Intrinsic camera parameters
== Segment start ==
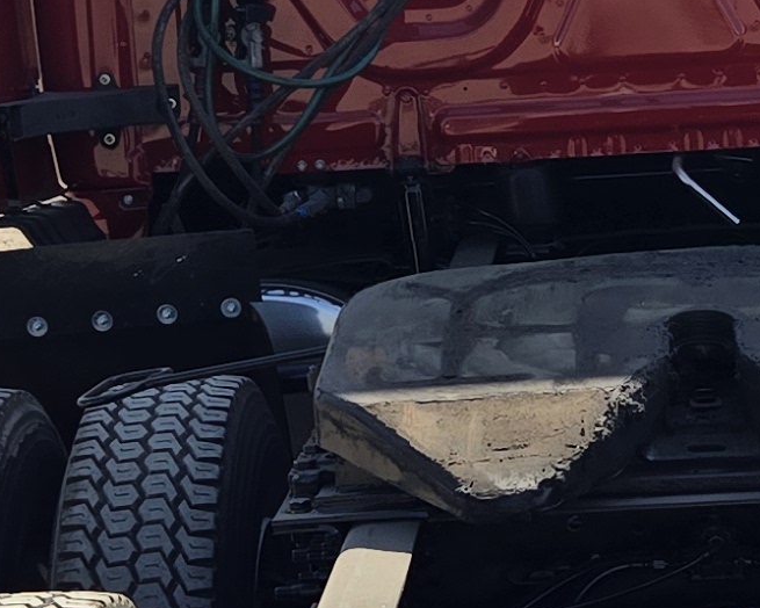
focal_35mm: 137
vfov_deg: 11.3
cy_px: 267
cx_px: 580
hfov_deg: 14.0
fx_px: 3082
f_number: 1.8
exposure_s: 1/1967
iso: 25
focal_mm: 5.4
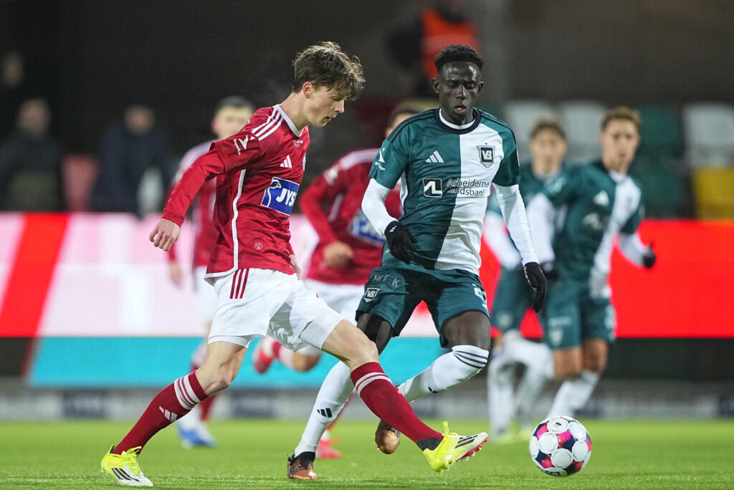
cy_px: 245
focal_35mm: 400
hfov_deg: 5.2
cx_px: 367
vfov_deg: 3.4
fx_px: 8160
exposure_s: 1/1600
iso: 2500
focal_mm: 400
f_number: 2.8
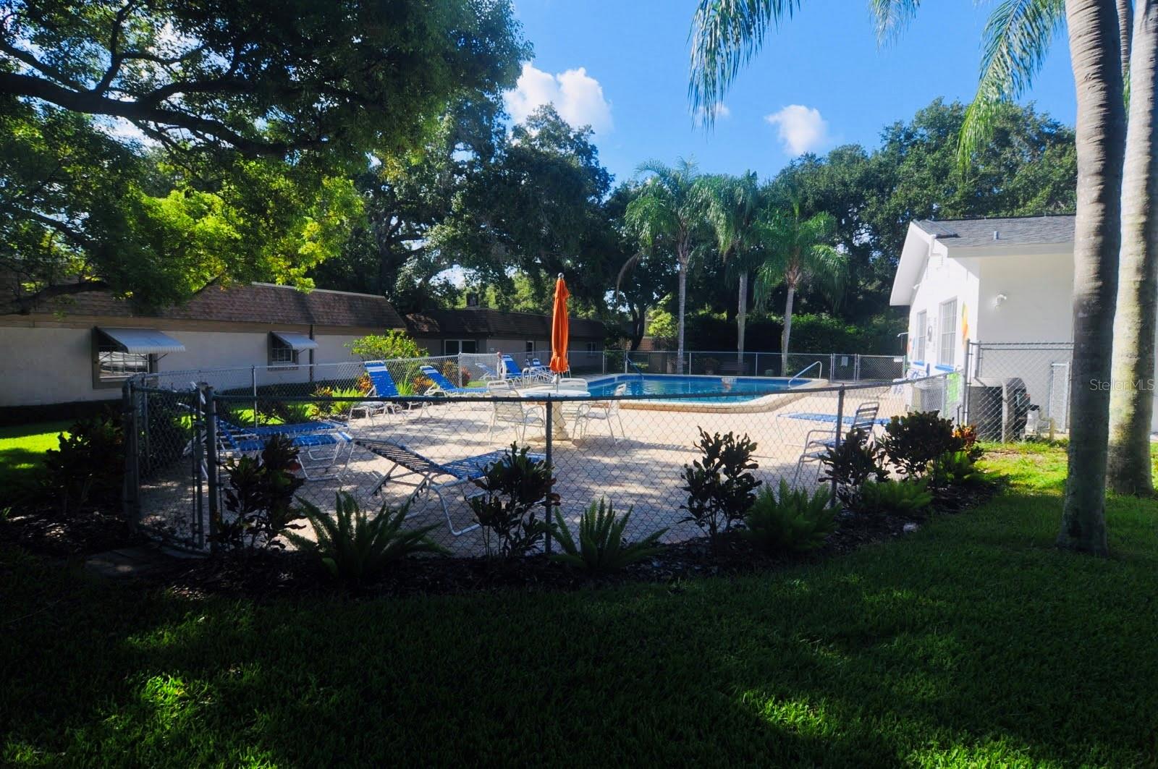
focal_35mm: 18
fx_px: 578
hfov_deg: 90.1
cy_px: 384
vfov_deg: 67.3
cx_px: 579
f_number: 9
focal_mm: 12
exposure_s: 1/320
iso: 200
== Segment end ==
== Segment start ==
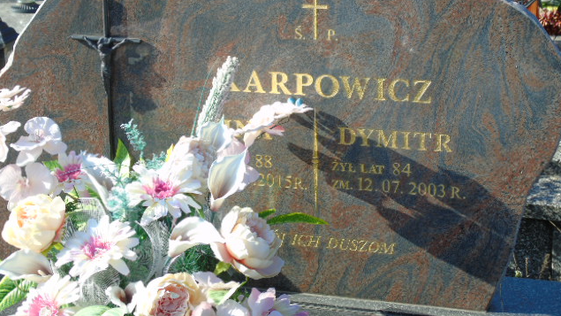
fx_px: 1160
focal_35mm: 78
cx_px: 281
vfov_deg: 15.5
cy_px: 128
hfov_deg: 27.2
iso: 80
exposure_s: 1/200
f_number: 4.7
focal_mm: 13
== Segment end ==
_Task brief_
Now transcribe the lines above exactly, starting at the line containing "focal_35mm: 137" and ending at the line containing "focal_mm: 400", both lines included, pictures excluded.

_Response area_
focal_35mm: 137
vfov_deg: 11.3
cy_px: 267
cx_px: 580
hfov_deg: 14.0
fx_px: 3082
f_number: 1.8
exposure_s: 1/1967
iso: 25
focal_mm: 5.4
cy_px: 245
focal_35mm: 400
hfov_deg: 5.2
cx_px: 367
vfov_deg: 3.4
fx_px: 8160
exposure_s: 1/1600
iso: 2500
focal_mm: 400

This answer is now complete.